3.15 Numpy

Numpy is a Python library used for manipulating arrays and performing mathematical operations on matrices. For concision, we will import the numpy module with the name np, as such:

import numpy as np

3.15.1 Reading in data

The function np.loadtxt() is used to read in text data. The most basic way to run np.loadtxt() is:

np.loadtxt(<fname>)

Consider a hypothetical comma-delimited file numbers.csv. The most basic way of reading it in is to run np.loadtxt('numbers.csv'). However, when we read in data, we typically want to store it in memory for further manipulation, so we usually use np.loadtxt() in conjunction with variable assignment:

myNumbers = np.loadtxt('numbers.csv')

However, with a comma-delimited file as input this is likely to cause an error - Python has no way of knowing that elements in your file are separated by a space and will throw an error because something like “1,2,3” cannot be interpreted as a single numeric value. To tell Python that our data is comma-delimited, we can use the optional argument, delimiter:

myNumbers = np.loadtxt('numbers.csv', delimiter=',')

Now, each number is encoded as its own element:

array([1, 2, 3])

Notice that unlike the file name, we need to specify the name of this optional argument (delimiter=). Because the file name argument is mandatory, numpy always expects the first argument to be the filename. However, since there are many possible optional arguments that once can use, it is impossible to infer which optional argument is being referred to by position alone. For optional arguments, we always need to specify their name.

np.loadtxt() has many useful optional arguments - for example skiplines, which allows the user to skip the first n lines of a file. A full list of the optional arguments to np.loadtxt() can be found here

3.15.2 Indexing numpy arrays

Within a numpy array, we often want to look at a specific element or set of elements. To do this, we use indexing.

First, we can see the total size of an array by looking at the array’s shape attribute. An attribute is a property inherent to a specific data type; it is typically viewed with the following syntax: print(<variableName>.<attributeName>). We can therefore look at the shape of our array as such: print(myNumbers.shape). This returns the number of rows and columns, respectively: (45, 12) - 45 rows and 12 columns.

3.15.2.1 Accessing Single Values

To look within these rows and columns for specific values, we use indexing:

dataName[<rowNumber>, <columnNumber>]

For example, to print the value in the fifth row and third column of myNumbers, we would write:

print(myNumbers[4, 2])

Remember that in Python, we start counting at 0.

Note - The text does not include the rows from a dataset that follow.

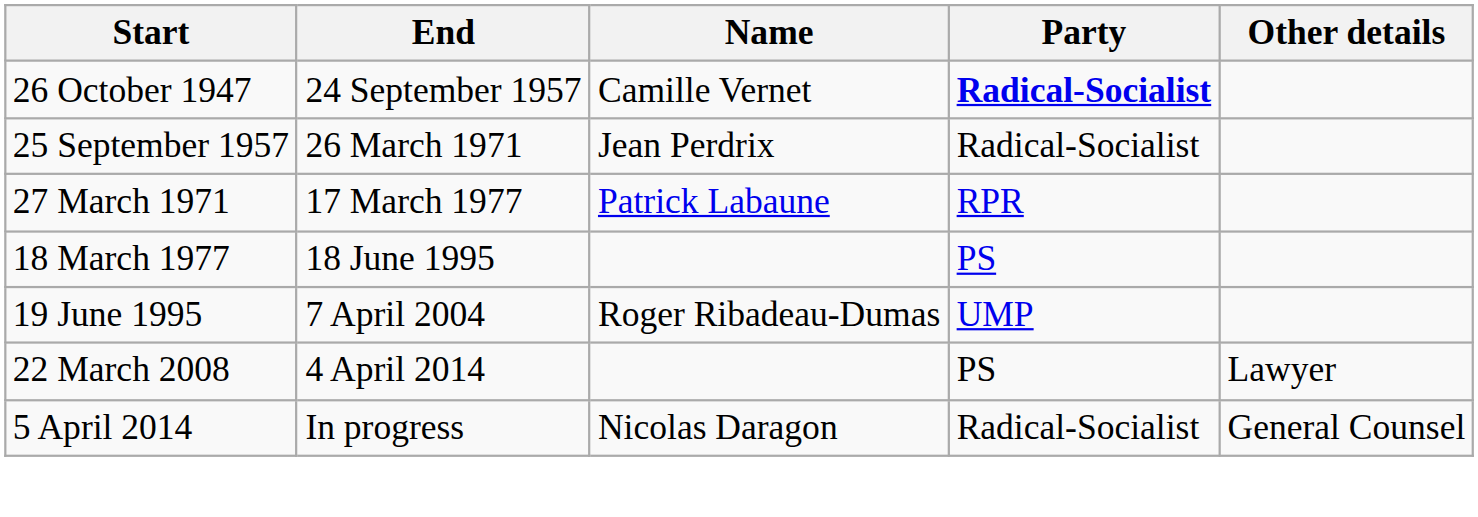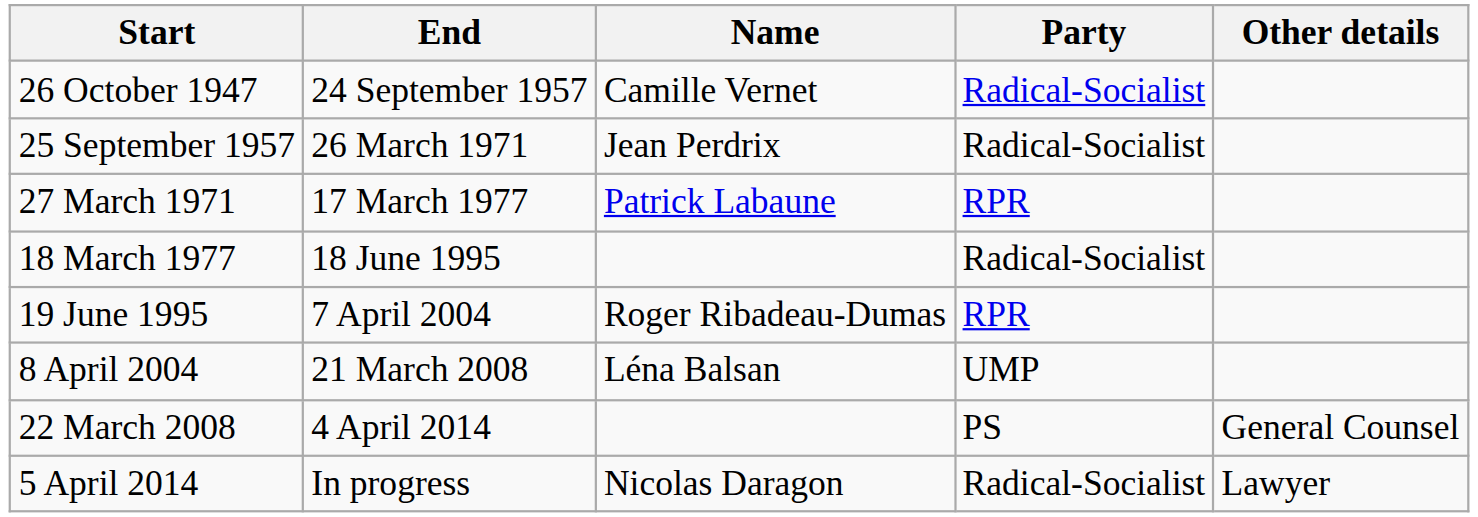26 October 1947 | Party: bold -> normal
18 March 1977 | Party: PS -> Radical-Socialist
19 June 1995 | Party: UMP -> RPR
+ row: 8 April 2004 | 21 March 2008 | Léna Balsan | UMP
22 March 2008 | Other details: Lawyer -> General Counsel
5 April 2014 | Other details: General Counsel -> Lawyer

3.15.2.2 Accessing Multiple Values

To print multiple consecutive items, we can provide two numbers separated by a colon :.

print(myNumbers[2:4, 5:10])

Note that the first number is inclusive and the second number is exclusive: We will print the elements in rows 3 and 4 and not row 5. We will print the the elements in columns 6 through 10, and not in column 11.

3.15.3 Math in numpy

Consider the numpy array, which is saved with the name sequence:

[[1,2,3],
[4,5,6]]

3.15.4 Average, Standard Deviation, Maximum, Minimum

To take the average of this array, we use the function np.mean(). np.mean() has one required argument, which is the name of the object you want to take the mean of.

Running this function on sequence will return 3.5, which is indeed the average of all six elements:

np.mean(sequence)
3.5

Conveniently, we can also use this same function to calculate the averages across rows and columns, by invoking the optional axis argument. Setting axis equal to 0 will produce column means; setting axis to 1 will produce row means:

np.mean(sequence, axis=0)
array([2.5, 3.5, 4.5])

np.mean(sequence, axis=1)
array([2., 5.])

To compute the standard deviation, we use the np.std(). As with np.mean(), we can provide the axis argument to calculate the standard deviation along rows or columns.

We can get the maximum and minimum values of a numpy array using the np.max() and np.min() functions, respectively. These can also take the axis argument to operate along rows and columns.